2 -               La distinction entre liberté contractuelle et liberté des conventions

            La liberté de l’homme dans l’expression de sa volonté et dans la gestion de ses intérêts privés s’impose par son utilité sociale puisqu’elle favorise les échanges nécessaires au développement économique. Les rédacteurs du code civil avaient incontestablement admis le principe d’un certaine liberté dans les rapports contractuels, mais c’est l’interprétation du code civil dans la seconde moitié du XIXe siècle qui a mis l’accent sur l’autonomie de la volonté.

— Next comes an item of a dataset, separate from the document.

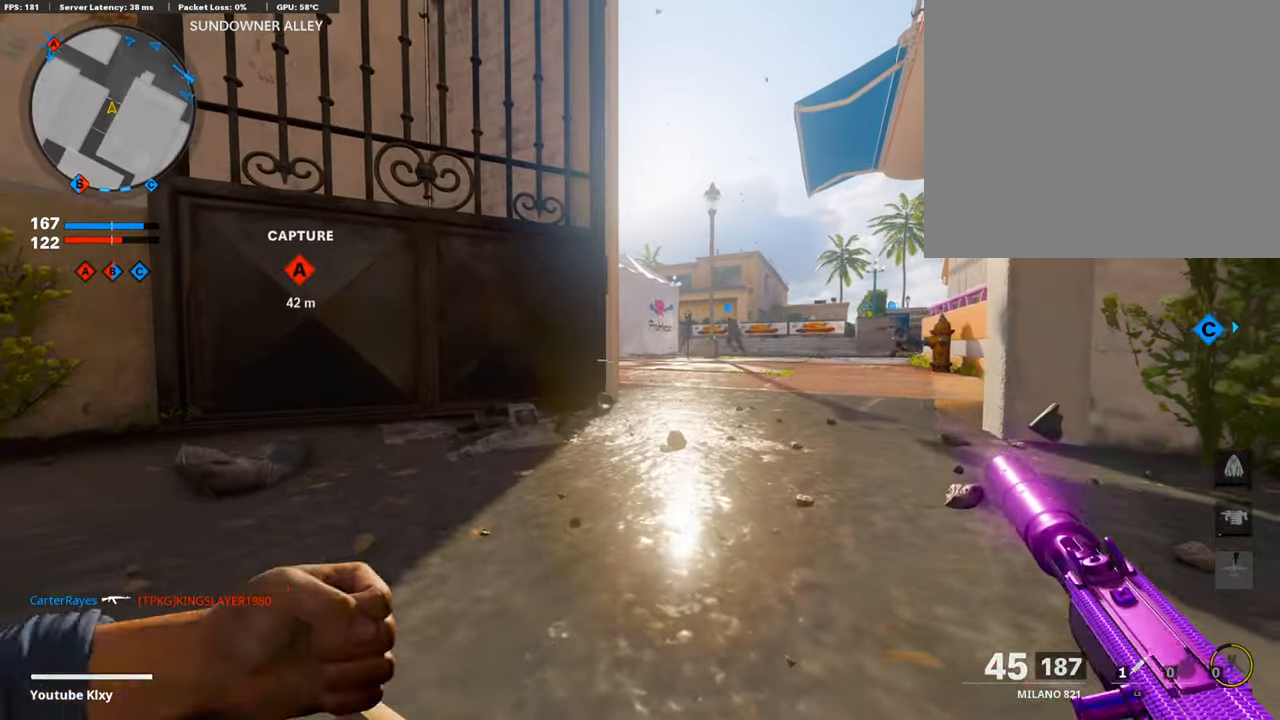
{"buttons": ["L3"], "left_stick": "up-right", "right_stick": "left", "events": [[34, "left_stick", "center"], [185, "left_stick", "up-right"], [202, "R3", "down"], [303, "L3", "down"], [303, "R3", "up"], [488, "right_stick", "left"]]}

            Selon Niboyet, professeur de droit international privé au début du XXe siècle : « tout notre effort va consister à développer l’idée qu’il n’y a pas de théorie de l’autonomie de la volonté, parce que l’autonomie de la volonté; comme telle, n’existe pas et qu’on fait une confusion tout à fait fondamentale entre ce concept et un autre, seul véritablement exact : celui de la liberté des conventions, dont le contenu est tout à fait différent. En effet, l’autonomie de la volonté est le pouvoir pour les parties, de choisir la loi de l’acte. Ce concept implique donc que la volonté a, comme la loi, la puissance de créer du droit : c’est faux. Seul est juste le concept de liberté des conventions qui indique que la loi, seule source du droit, accorde aux intéressés, une liberté limitée. »[50]. Ainsi, si on reprend cette idée, les codificateurs n’auraient pas voulu accorder une liberté totale aux individus, sous la forme de la liberté contractuelle.             Ces derniers auraient simplement voulu accorder un espace de liberté aux hommes dans leurs relations contractuelles qui auraient eu comme fondement, comme source et comme limite, la loi. Cette théorie semble justifiée. En effet, lors des développements susvisés, nous avons vu que la théorie de l’autonomie de la volonté prône une liberté absolue et fait dès lors de la volonté humaine, la source de la force obligatoire du contrat et par conséquent la source de tout droit subjectif. Or, toujours dans les précédents développements, nous avons bien vu que les codificateurs étaient animés d’une certaine méfiance à l’égard des principes révolutionnaires et surtout du principe selon lequel l’homme serait naturellement raisonnable. Dès lors, l’idée que les codificateurs aient pu vouloir instaurer une certaine liberté des conventions, c’est à dire, laisser les hommes choisir leurs partenaires, le type de contrat, les dispositions du contrat mais dans le strict respect de la loi et de son esprit semble parfaitement justifiée. Toutefois, ce ne sont pas tous les principes découlant de l’autonomie de la volonté qui sont détruits, mais seulement celui qui énonce que la volonté est la source des droits subjectifs et que celle-ci se trouve sur le même piédestal que la loi.

 

            Les limites extrinsèques à la théorie de l’autonomie de la volonté sont fondées sur un regard objectif du code civil et de la volonté des codificateurs en 1804. On peut constater de surcroît que cette théorie comporte aussi des limites internes, intrinsèques, qui sont propres aux démonstrations qu’elle met en avant. Ces limites, plus importantes, ont été mises en avant plutôt vers le XXe siècle.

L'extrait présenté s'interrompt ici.